Data>
_____
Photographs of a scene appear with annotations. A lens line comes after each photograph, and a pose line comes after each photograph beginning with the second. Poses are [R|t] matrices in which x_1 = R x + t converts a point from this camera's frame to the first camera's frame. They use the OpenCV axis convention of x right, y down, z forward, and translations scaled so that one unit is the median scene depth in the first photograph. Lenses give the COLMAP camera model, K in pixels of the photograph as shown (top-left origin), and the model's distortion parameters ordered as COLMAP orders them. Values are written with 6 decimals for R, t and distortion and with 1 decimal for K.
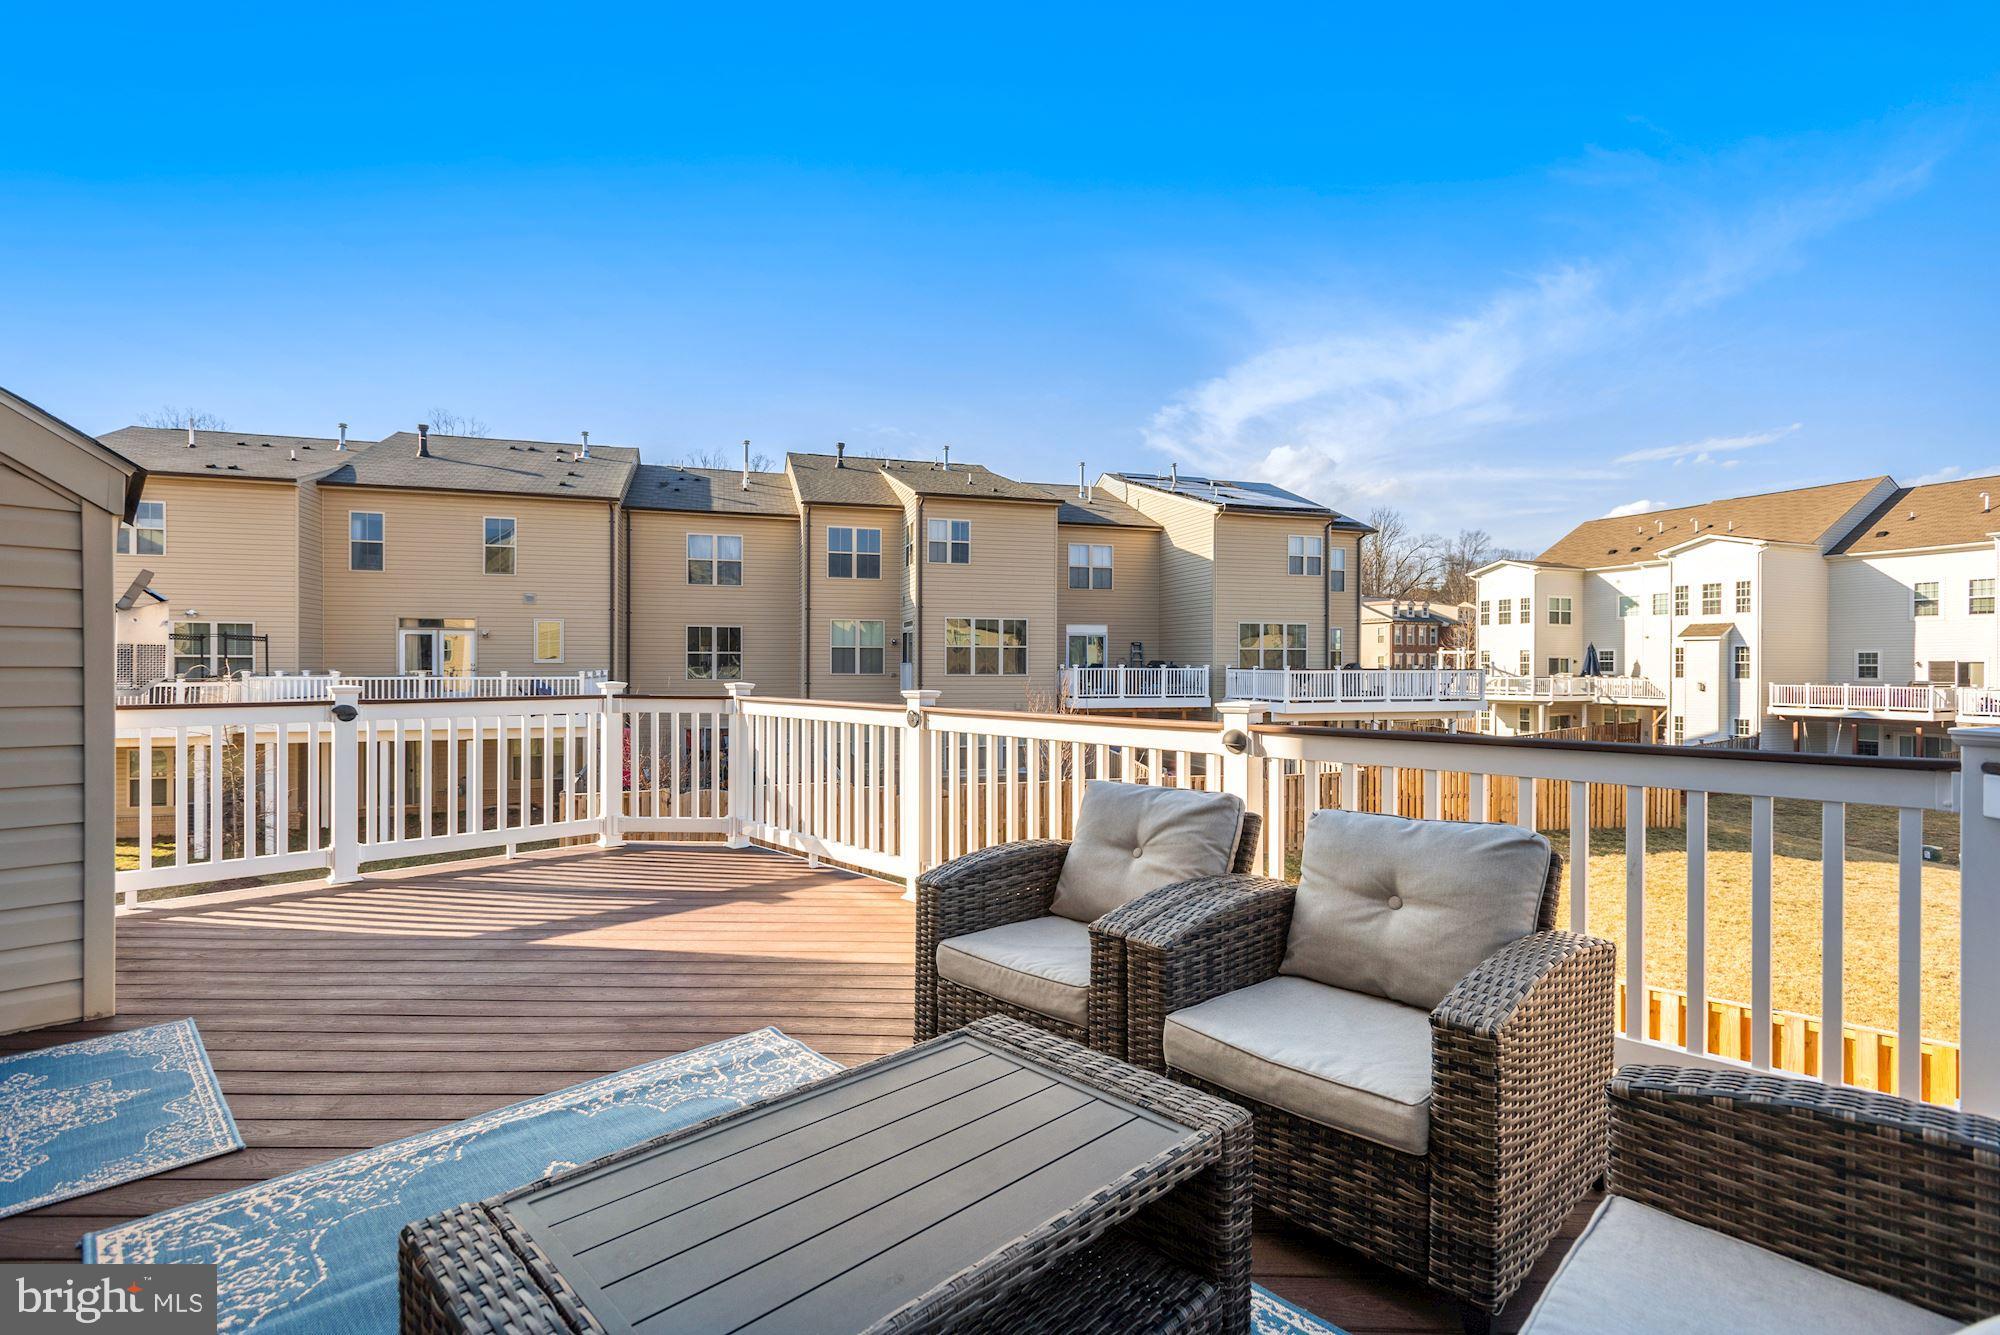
lens RADIAL K [[945.3, 0, 1001.9], [0, 945.3, 660.9], [0, 0, 1]] dist [0.020666, -0.008937]
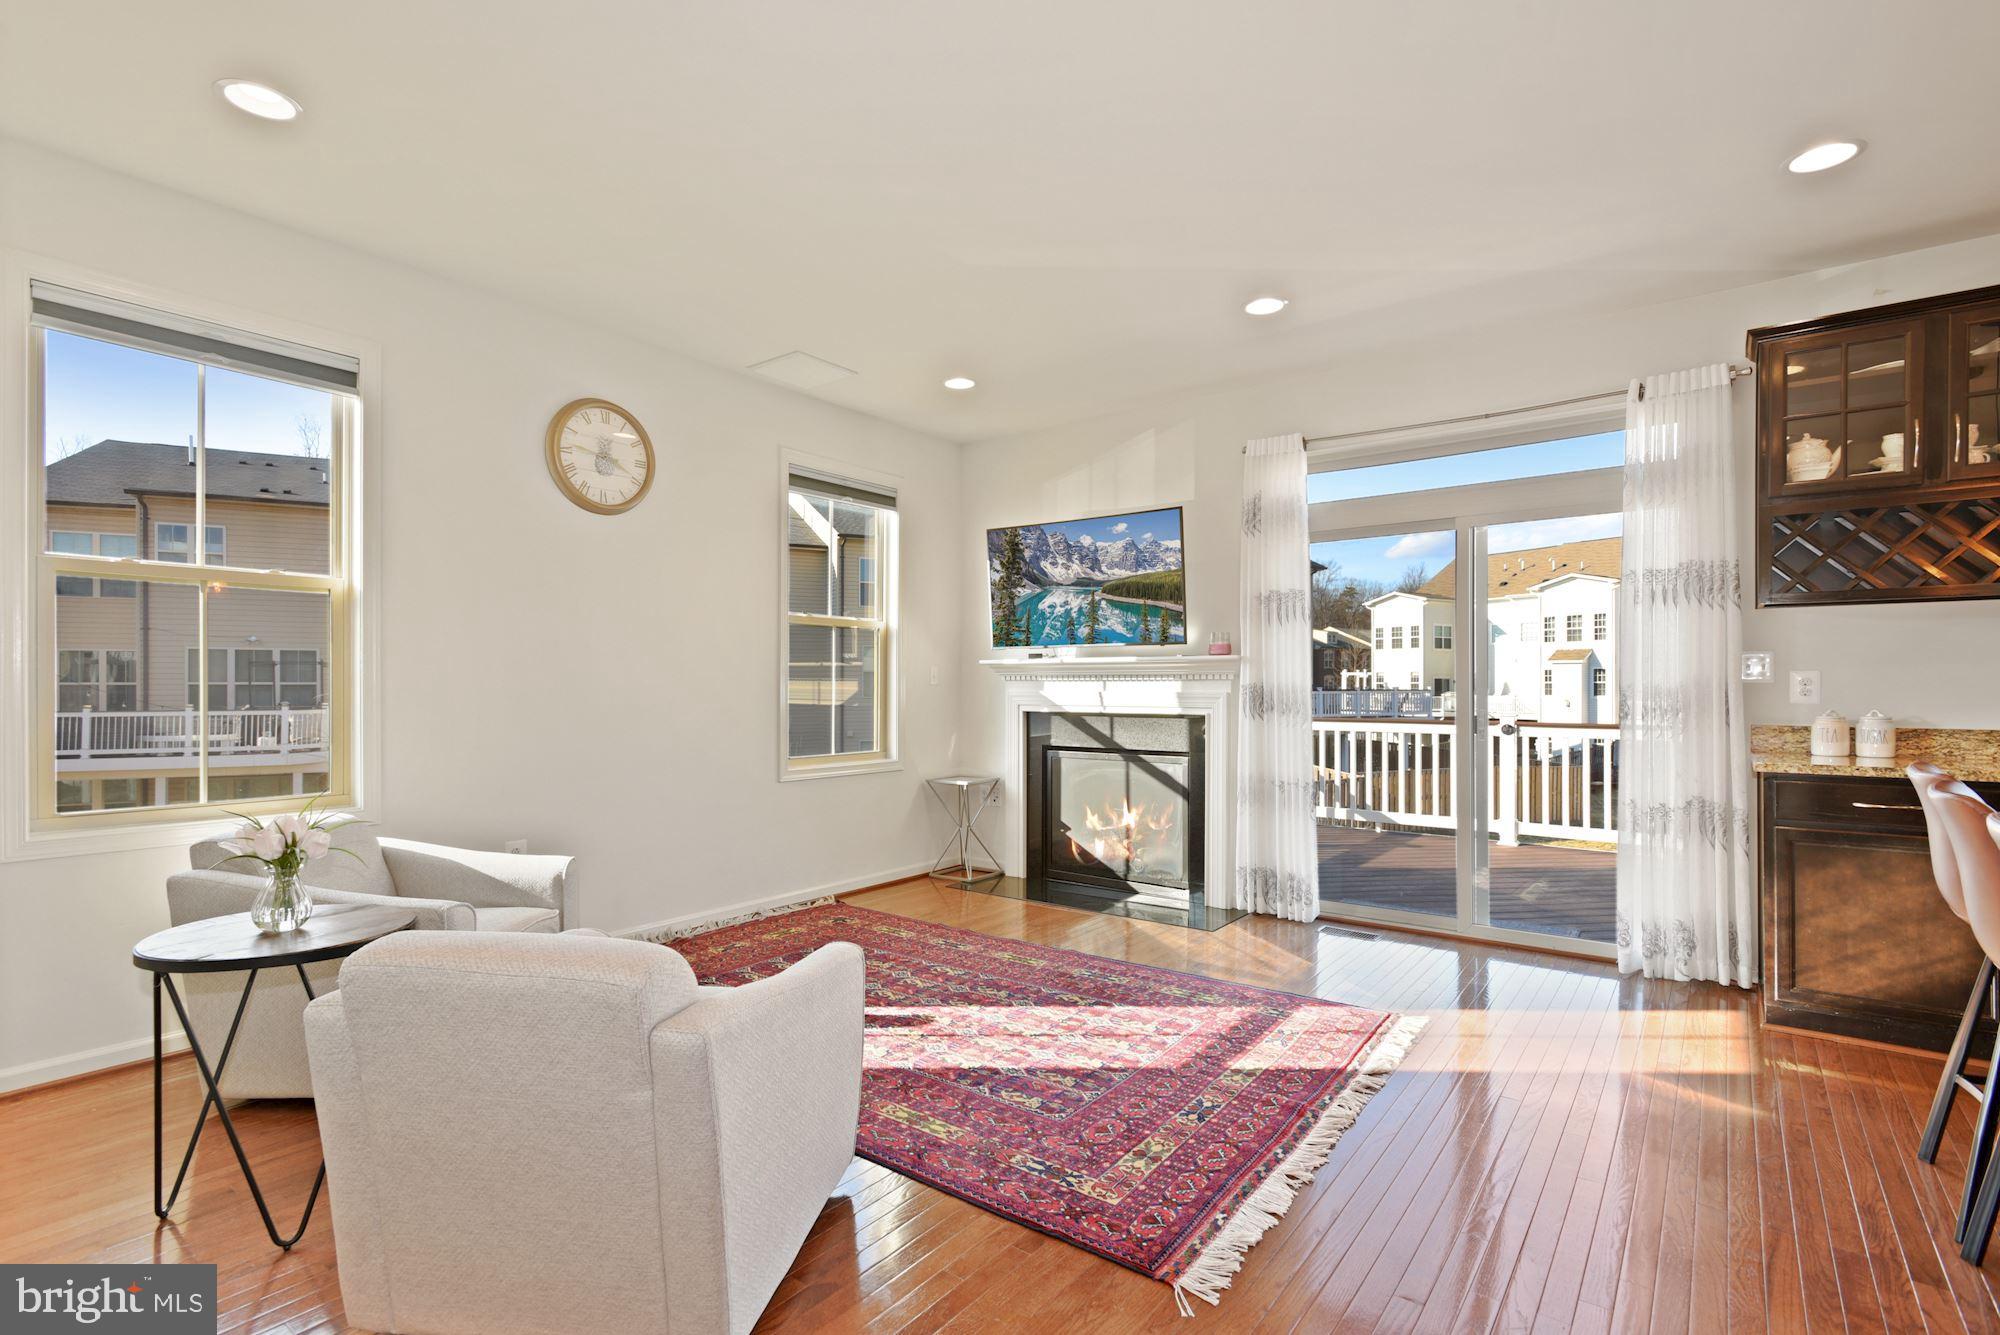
lens RADIAL K [[950.5, 0, 999.1], [0, 950.5, 681.0], [0, 0, 1]] dist [0.012073, -0.000542]
pose [[0.988124, -0.003972, 0.153605, -0.136017], [0.004037, 0.999992, -0.000107, -0.002767], [-0.153603, 0.000725, 0.988132, -0.051571]]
_____
What to do>
Everything in the material except the pictures should be output verbatim.

Output for this exercise>
Photographs of a scene appear with annotations. A lens line comes after each photograph, and a pose line comes after each photograph beginning with the second. Poses are [R|t] matrices in which x_1 = R x + t converts a point from this camera's frame to the first camera's frame. They use the OpenCV axis convention of x right, y down, z forward, and translations scaled so that one unit is the median scene depth in the first photograph. Lenses give the COLMAP camera model, K in pixels of the photograph as shown (top-left origin), and the model's distortion parameters ordered as COLMAP orders them. Values are written with 6 decimals for R, t and distortion and with 1 decimal for K.
lens RADIAL K [[945.3, 0, 1001.9], [0, 945.3, 660.9], [0, 0, 1]] dist [0.020666, -0.008937]
lens RADIAL K [[950.5, 0, 999.1], [0, 950.5, 681.0], [0, 0, 1]] dist [0.012073, -0.000542]
pose [[0.988124, -0.003972, 0.153605, -0.136017], [0.004037, 0.999992, -0.000107, -0.002767], [-0.153603, 0.000725, 0.988132, -0.051571]]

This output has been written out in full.